Reproduce the records word for word, beginning with the line that contains "Очень часто дети, растущие в районах с" and continuing through the final line of the records.

= = =

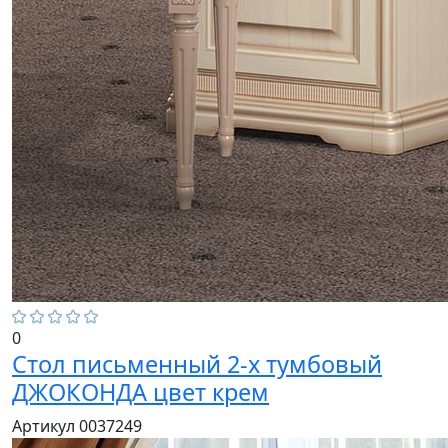
0
Стол письменный 2-х тумбовый
ДЖОКОНДА цвет крем
Артикул 0037249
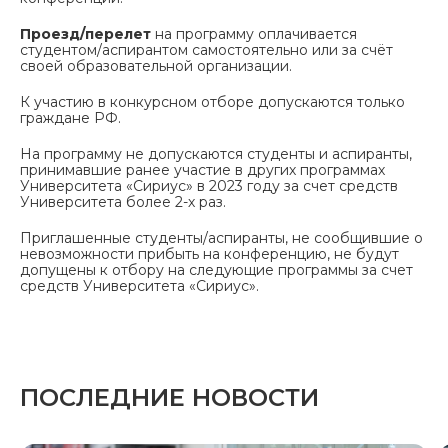
Проезд/перелет
на программу оплачивается
студентом/аспирантом самостоятельно или за счёт
своей образовательной организации.
К участию в конкурсном отборе допускаются только
граждане РФ.
На программу не допускаются студенты и аспиранты,
принимавшие ранее участие в других программах
Университета «Сириус» в 2023 году за счет средств
Университета более 2-х раз.
Приглашенные студенты/аспиранты, не сообщившие о
невозможности прибыть на конференцию, не будут
допущены к отбору на следующие программы за счет
средств Университета «Сириус».
ПОСЛЕДНИЕ НОВОСТИ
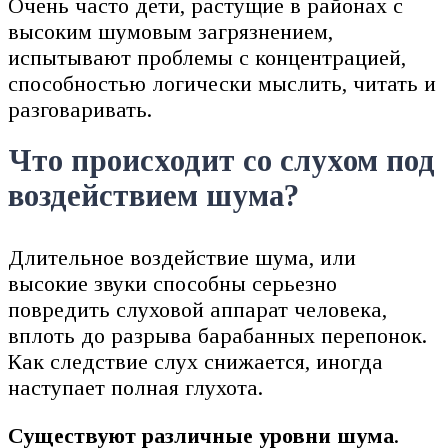
Очень часто дети, растущие в районах с
высоким шумовым загрязнением,
испытывают проблемы с концентрацией,
способностью логически мыслить, читать и
разговаривать.
Что происходит со слухом под
воздействием шума?
Длительное воздействие шума, или
высокие звуки способны серьезно
повредить слуховой аппарат человека,
вплоть до разрыва барабанных перепонок.
Как следствие слух снижается, иногда
наступает полная глухота.
Существуют различные уровни шума
.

= = =

▶ **ANSWER TO THE EXERCISE**:
Очень часто дети, растущие в районах с
высоким шумовым загрязнением,
испытывают проблемы с концентрацией,
способностью логически мыслить, читать и
разговаривать.
Что происходит со слухом под
воздействием шума?
Длительное воздействие шума, или
высокие звуки способны серьезно
повредить слуховой аппарат человека,
вплоть до разрыва барабанных перепонок.
Как следствие слух снижается, иногда
наступает полная глухота.
Существуют различные уровни шума
.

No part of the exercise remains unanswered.